It all comes back to pattern recognition. The reason we have facial recognition software is faces, for the most part, have similar traits, and most of the pictures we take of people have them facing the camera. But that was still very difficult to develop. Let us consider for a moment a picture of bomb striking a populated target. How would you create a pattern for that? The picture would have an explosion, fairly simple for a human to figure out, but rather hard to program for. An explosion could be of various sizes, shapes and colors. Let's say you create some sort of rule based system. What if the picture is an explosion for avalanche control in the mountains? That is not violent or offensive, but it would contain a lot of the same characteristics.
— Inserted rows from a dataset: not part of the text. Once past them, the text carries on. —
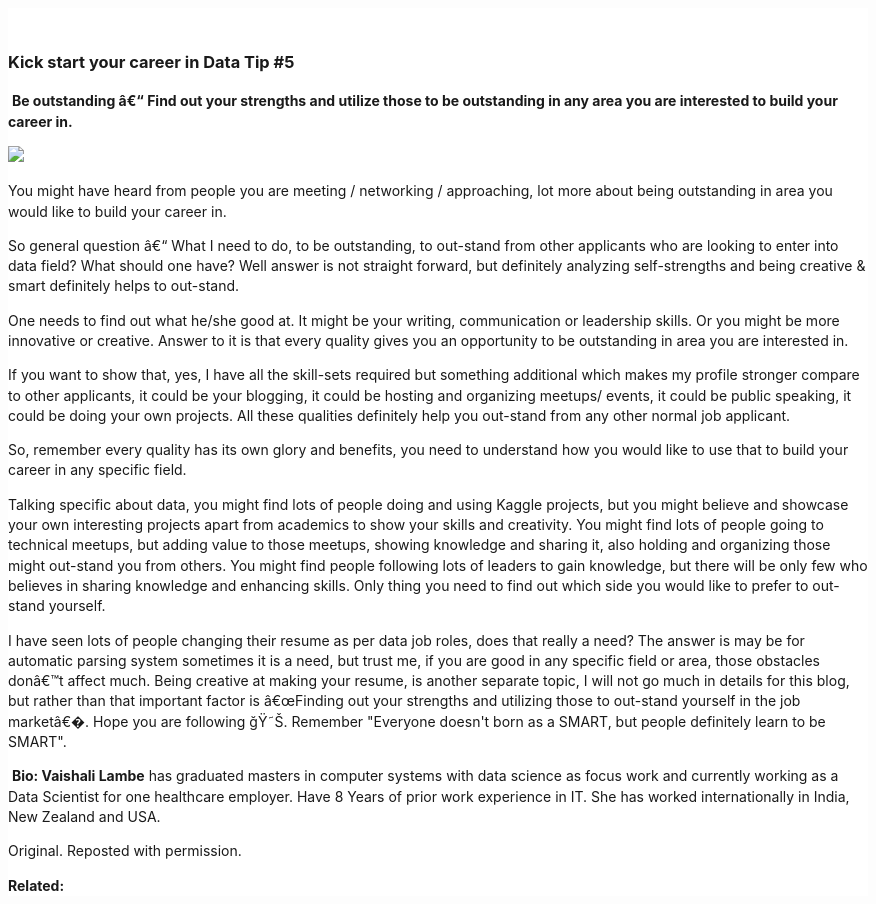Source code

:  

### Kick start your career in Data Tip #5

 **Be outstanding â€“ Find out your strengths and utilize those to be outstanding in any area you are interested to build your career in.**

**![](https://cdn-cms.f-static.com/uploads/892738/2000_5bd3715fa4b9e.jpg)**

You might have heard from people you are meeting / networking / approaching, lot more about being outstanding in area you would like to build your career in.

So general question â€“ What I need to do, to be outstanding, to out-stand from other applicants who are looking to enter into data field? What should one have? Well answer is not straight forward, but definitely analyzing self-strengths and being creative & smart definitely helps to out-stand.

One needs to find out what he/she good at. It might be your writing, communication or leadership skills. Or you might be more innovative or creative. Answer to it is that every quality gives you an opportunity to be outstanding in area you are interested in.

If you want to show that, yes, I have all the skill-sets required but something additional which makes my profile stronger compare to other applicants, it could be your blogging, it could be hosting and organizing meetups/ events, it could be public speaking, it could be doing your own projects. All these qualities definitely help you out-stand from any other normal job applicant.

So, remember every quality has its own glory and benefits, you need to understand how you would like to use that to build your career in any specific field.

Talking specific about data, you might find lots of people doing and using Kaggle projects, but you might believe and showcase your own interesting projects apart from academics to show your skills and creativity. You might find lots of people going to technical meetups, but adding value to those meetups, showing knowledge and sharing it, also holding and organizing those might out-stand you from others. You might find people following lots of leaders to gain knowledge, but there will be only few who believes in sharing knowledge and enhancing skills. Only thing you need to find out which side you would like to prefer to out-stand yourself.

I have seen lots of people changing their resume as per data job roles, does that really a need? The answer is may be for automatic parsing system sometimes it is a need, but trust me, if you are good in any specific field or area, those obstacles donâ€™t affect much. Being creative at making your resume, is another separate topic, I will not go much in details for this blog, but rather than that important factor is â€œFinding out your strengths and utilizing those to out-stand yourself in the job marketâ€�. Hope you are following ğŸ˜Š. Remember "Everyone doesn't born as a SMART, but people definitely learn to be SMART".

 **Bio: Vaishali Lambe** has graduated masters in computer systems with data science as focus work and currently working as a Data Scientist for one healthcare employer. Have 8 Years of prior work experience in IT. She has worked internationally in India, New Zealand and USA.

Original. Reposted with permission.

**Related:**



 
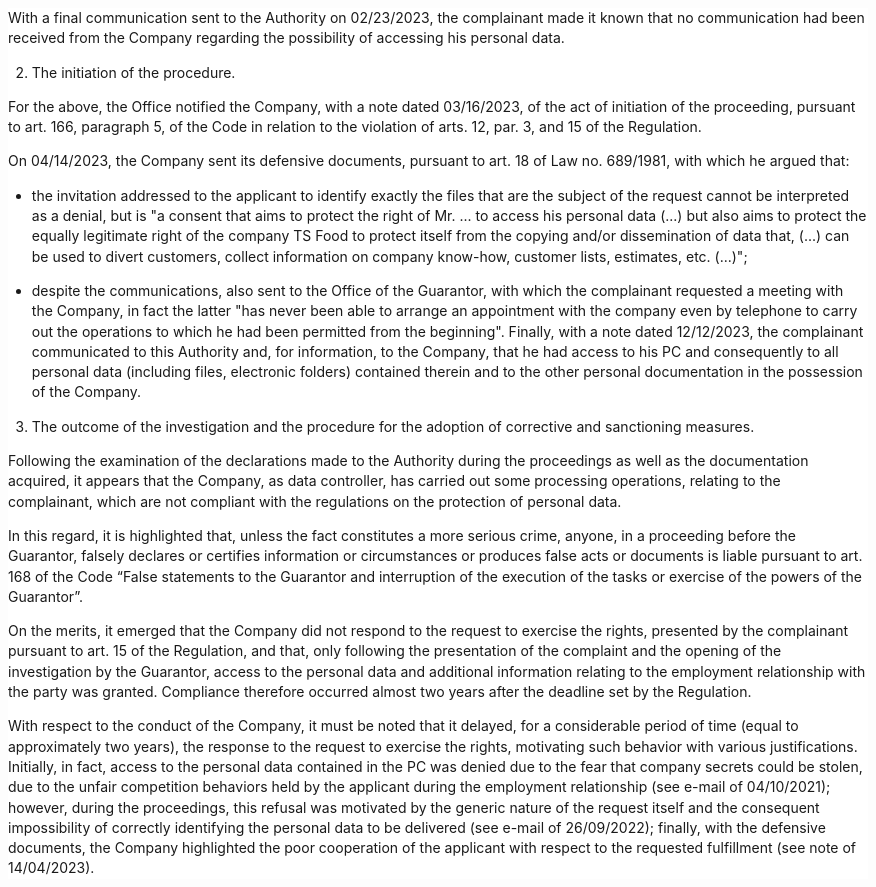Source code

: With a final communication sent to the Authority on 02/23/2023, the complainant made it known that no communication had been received from the Company regarding the possibility of accessing his personal data.

2. The initiation of the procedure.

For the above, the Office notified the Company, with a note dated 03/16/2023, of the act of initiation of the proceeding, pursuant to art. 166, paragraph 5, of the Code in relation to the violation of arts. 12, par. 3, and 15 of the Regulation.

On 04/14/2023, the Company sent its defensive documents, pursuant to art. 18 of Law no. 689/1981, with which he argued that:

- the invitation addressed to the applicant to identify exactly the files that are the subject of the request cannot be interpreted as a denial, but is "a consent that aims to protect the right of Mr. ... to access his personal data (...) but also aims to protect the equally legitimate right of the company TS Food to protect itself from the copying and/or dissemination of data that, (...) can be used to divert customers, collect information on company know-how, customer lists, estimates, etc. (...)";

- despite the communications, also sent to the Office of the Guarantor, with which the complainant requested a meeting with the Company, in fact the latter "has never been able to arrange an appointment with the company even by telephone to carry out the operations to which he had been permitted from the beginning".
Finally, with a note dated 12/12/2023, the complainant communicated to this Authority and, for information, to the Company, that he had access to his PC and consequently to all personal data (including files, electronic folders) contained therein and to the other personal documentation in the possession of the Company.

3. The outcome of the investigation and the procedure for the adoption of corrective and sanctioning measures.

Following the examination of the declarations made to the Authority during the proceedings as well as the documentation acquired, it appears that the Company, as data controller, has carried out some processing operations, relating to the complainant, which are not compliant with the regulations on the protection of personal data.

In this regard, it is highlighted that, unless the fact constitutes a more serious crime, anyone, in a proceeding before the Guarantor, falsely declares or certifies information or circumstances or produces false acts or documents is liable pursuant to art. 168 of the Code “False statements to the Guarantor and interruption of the execution of the tasks or exercise of the powers of the Guarantor”.

On the merits, it emerged that the Company did not respond to the request to exercise the rights, presented by the complainant pursuant to art. 15 of the Regulation, and that, only following the presentation of the complaint and the opening of the investigation by the Guarantor, access to the personal data and additional information relating to the employment relationship with the party was granted. Compliance therefore occurred almost two years after the deadline set by the Regulation.

With respect to the conduct of the Company, it must be noted that it delayed, for a considerable period of time (equal to approximately two years), the response to the request to exercise the rights, motivating such behavior with various justifications. Initially, in fact, access to the personal data contained in the PC was denied due to the fear that company secrets could be stolen, due to the unfair competition behaviors held by the applicant during the employment relationship (see e-mail of 04/10/2021); however, during the proceedings, this refusal was motivated by the generic nature of the request itself and the consequent impossibility of correctly identifying the personal data to be delivered (see e-mail of 26/09/2022); finally, with the defensive documents, the Company highlighted the poor cooperation of the applicant with respect to the requested fulfillment (see note of 14/04/2023).
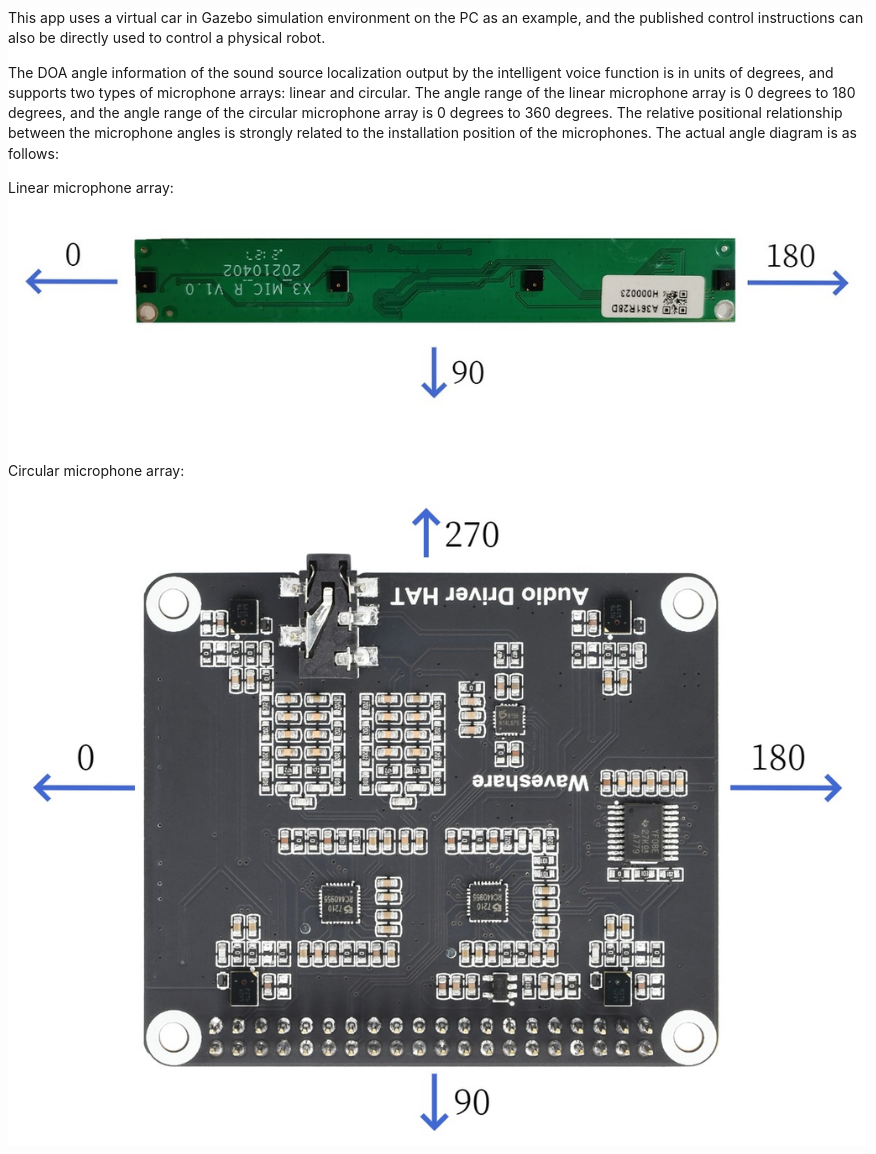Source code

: This app uses a virtual car in Gazebo simulation environment on the PC as an example, and the published control instructions can also be directly used to control a physical robot.

The DOA angle information of the sound source localization output by the intelligent voice function is in units of degrees, and supports two types of microphone arrays: linear and circular. The angle range of the linear microphone array is 0 degrees to 180 degrees, and the angle range of the circular microphone array is 0 degrees to 360 degrees. The relative positional relationship between the microphone angles is strongly related to the installation position of the microphones. The actual angle diagram is as follows:

Linear microphone array:

![](/../static/img/05_Robot_development/04_apps/image/car_audio_tracking/doa_line.jpg)

Circular microphone array:

![](/../static/img/05_Robot_development/04_apps/image/car_audio_tracking/doa_circle.jpg)
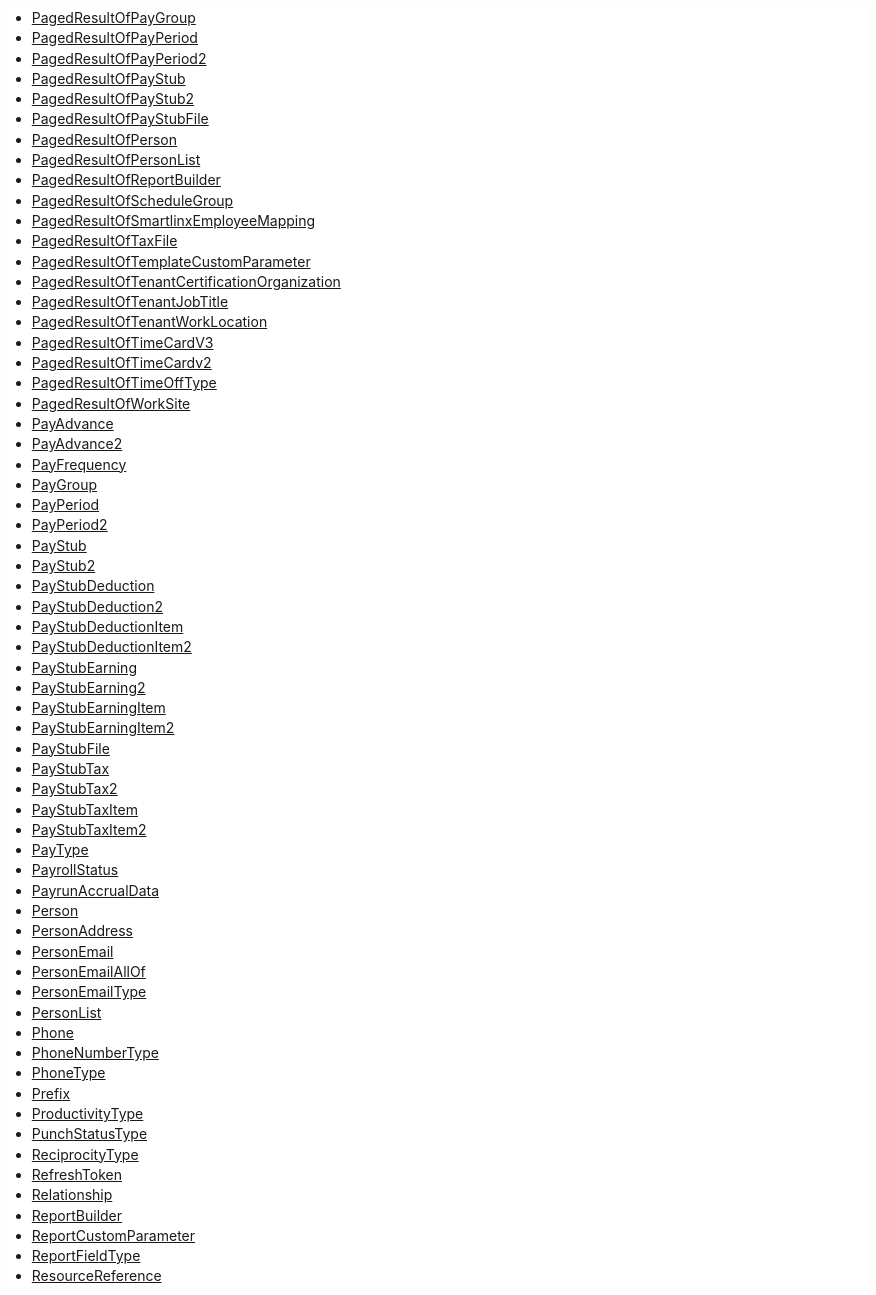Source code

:  - [PagedResultOfPayGroup](docs/PagedResultOfPayGroup.md)
 - [PagedResultOfPayPeriod](docs/PagedResultOfPayPeriod.md)
 - [PagedResultOfPayPeriod2](docs/PagedResultOfPayPeriod2.md)
 - [PagedResultOfPayStub](docs/PagedResultOfPayStub.md)
 - [PagedResultOfPayStub2](docs/PagedResultOfPayStub2.md)
 - [PagedResultOfPayStubFile](docs/PagedResultOfPayStubFile.md)
 - [PagedResultOfPerson](docs/PagedResultOfPerson.md)
 - [PagedResultOfPersonList](docs/PagedResultOfPersonList.md)
 - [PagedResultOfReportBuilder](docs/PagedResultOfReportBuilder.md)
 - [PagedResultOfScheduleGroup](docs/PagedResultOfScheduleGroup.md)
 - [PagedResultOfSmartlinxEmployeeMapping](docs/PagedResultOfSmartlinxEmployeeMapping.md)
 - [PagedResultOfTaxFile](docs/PagedResultOfTaxFile.md)
 - [PagedResultOfTemplateCustomParameter](docs/PagedResultOfTemplateCustomParameter.md)
 - [PagedResultOfTenantCertificationOrganization](docs/PagedResultOfTenantCertificationOrganization.md)
 - [PagedResultOfTenantJobTitle](docs/PagedResultOfTenantJobTitle.md)
 - [PagedResultOfTenantWorkLocation](docs/PagedResultOfTenantWorkLocation.md)
 - [PagedResultOfTimeCardV3](docs/PagedResultOfTimeCardV3.md)
 - [PagedResultOfTimeCardv2](docs/PagedResultOfTimeCardv2.md)
 - [PagedResultOfTimeOffType](docs/PagedResultOfTimeOffType.md)
 - [PagedResultOfWorkSite](docs/PagedResultOfWorkSite.md)
 - [PayAdvance](docs/PayAdvance.md)
 - [PayAdvance2](docs/PayAdvance2.md)
 - [PayFrequency](docs/PayFrequency.md)
 - [PayGroup](docs/PayGroup.md)
 - [PayPeriod](docs/PayPeriod.md)
 - [PayPeriod2](docs/PayPeriod2.md)
 - [PayStub](docs/PayStub.md)
 - [PayStub2](docs/PayStub2.md)
 - [PayStubDeduction](docs/PayStubDeduction.md)
 - [PayStubDeduction2](docs/PayStubDeduction2.md)
 - [PayStubDeductionItem](docs/PayStubDeductionItem.md)
 - [PayStubDeductionItem2](docs/PayStubDeductionItem2.md)
 - [PayStubEarning](docs/PayStubEarning.md)
 - [PayStubEarning2](docs/PayStubEarning2.md)
 - [PayStubEarningItem](docs/PayStubEarningItem.md)
 - [PayStubEarningItem2](docs/PayStubEarningItem2.md)
 - [PayStubFile](docs/PayStubFile.md)
 - [PayStubTax](docs/PayStubTax.md)
 - [PayStubTax2](docs/PayStubTax2.md)
 - [PayStubTaxItem](docs/PayStubTaxItem.md)
 - [PayStubTaxItem2](docs/PayStubTaxItem2.md)
 - [PayType](docs/PayType.md)
 - [PayrollStatus](docs/PayrollStatus.md)
 - [PayrunAccrualData](docs/PayrunAccrualData.md)
 - [Person](docs/Person.md)
 - [PersonAddress](docs/PersonAddress.md)
 - [PersonEmail](docs/PersonEmail.md)
 - [PersonEmailAllOf](docs/PersonEmailAllOf.md)
 - [PersonEmailType](docs/PersonEmailType.md)
 - [PersonList](docs/PersonList.md)
 - [Phone](docs/Phone.md)
 - [PhoneNumberType](docs/PhoneNumberType.md)
 - [PhoneType](docs/PhoneType.md)
 - [Prefix](docs/Prefix.md)
 - [ProductivityType](docs/ProductivityType.md)
 - [PunchStatusType](docs/PunchStatusType.md)
 - [ReciprocityType](docs/ReciprocityType.md)
 - [RefreshToken](docs/RefreshToken.md)
 - [Relationship](docs/Relationship.md)
 - [ReportBuilder](docs/ReportBuilder.md)
 - [ReportCustomParameter](docs/ReportCustomParameter.md)
 - [ReportFieldType](docs/ReportFieldType.md)
 - [ResourceReference](docs/ResourceReference.md)
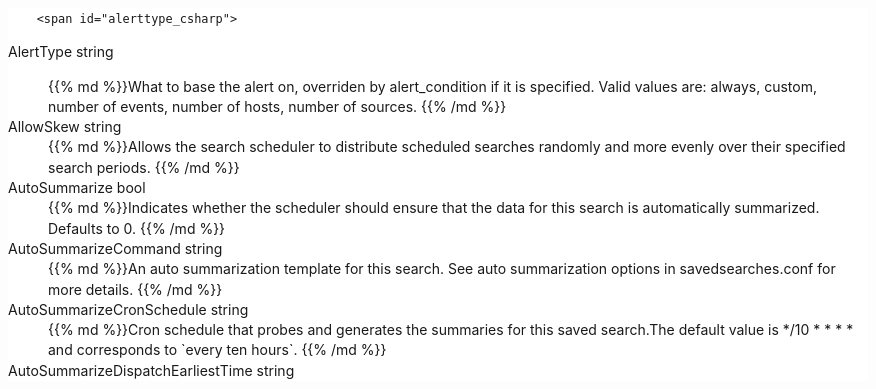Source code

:         <span id="alerttype_csharp">
<a href="#alerttype_csharp" style="color: inherit; text-decoration: inherit;">Alert<wbr>Type</a>
</span>
        <span class="property-indicator"></span>
        <span class="property-type">string</span>
    </dt>
    <dd>{{% md %}}What to base the alert on, overriden by alert_condition if it is specified. Valid values are: always, custom, number of events, number of hosts, number of sources.
{{% /md %}}</dd>
    <dt class="property-optional"
            title="Optional">
        <span id="allowskew_csharp">
<a href="#allowskew_csharp" style="color: inherit; text-decoration: inherit;">Allow<wbr>Skew</a>
</span>
        <span class="property-indicator"></span>
        <span class="property-type">string</span>
    </dt>
    <dd>{{% md %}}Allows the search scheduler to distribute scheduled searches randomly and more evenly over their specified search periods.
{{% /md %}}</dd>
    <dt class="property-optional"
            title="Optional">
        <span id="autosummarize_csharp">
<a href="#autosummarize_csharp" style="color: inherit; text-decoration: inherit;">Auto<wbr>Summarize</a>
</span>
        <span class="property-indicator"></span>
        <span class="property-type">bool</span>
    </dt>
    <dd>{{% md %}}Indicates whether the scheduler should ensure that the data for this search is automatically summarized. Defaults to 0.
{{% /md %}}</dd>
    <dt class="property-optional"
            title="Optional">
        <span id="autosummarizecommand_csharp">
<a href="#autosummarizecommand_csharp" style="color: inherit; text-decoration: inherit;">Auto<wbr>Summarize<wbr>Command</a>
</span>
        <span class="property-indicator"></span>
        <span class="property-type">string</span>
    </dt>
    <dd>{{% md %}}An auto summarization template for this search. See auto summarization options in savedsearches.conf for more details.
{{% /md %}}</dd>
    <dt class="property-optional"
            title="Optional">
        <span id="autosummarizecronschedule_csharp">
<a href="#autosummarizecronschedule_csharp" style="color: inherit; text-decoration: inherit;">Auto<wbr>Summarize<wbr>Cron<wbr>Schedule</a>
</span>
        <span class="property-indicator"></span>
        <span class="property-type">string</span>
    </dt>
    <dd>{{% md %}}Cron schedule that probes and generates the summaries for this saved search.The default value is */10 * * * * and corresponds to \`every ten hours\`.
{{% /md %}}</dd>
    <dt class="property-optional"
            title="Optional">
        <span id="autosummarizedispatchearliesttime_csharp">
<a href="#autosummarizedispatchearliesttime_csharp" style="color: inherit; text-decoration: inherit;">Auto<wbr>Summarize<wbr>Dispatch<wbr>Earliest<wbr>Time</a>
</span>
        <span class="property-indicator"></span>
        <span class="property-type">string</span>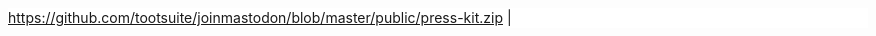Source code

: https://github.com/tootsuite/joinmastodon/blob/master/public/press-kit.zip                                                        |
As many other people have pointed out, it is very hard to define obscene. The US Supreme Court attempted to in the case of Miller vs. California, and as a result we have the so called Miller Test which consists of three parts:
- Whether "the average person, applying contemporary community
standards", would find that the work, taken as a whole, appeals to
the prurient interest,
- Whether the work depicts/describes, in a patently offensive way,
sexual conduct specifically defined by applicable state law,
- Whether the work, taken as a whole, lacks serious literary, artistic,
political or scientific value
Nice and ambiguous, makes things a little hard to program for. Most sites that allow you to upload images have some sort of human moderation. For example, all pictures posted to online dating sites have to follow a set of rules and have to be approved manually.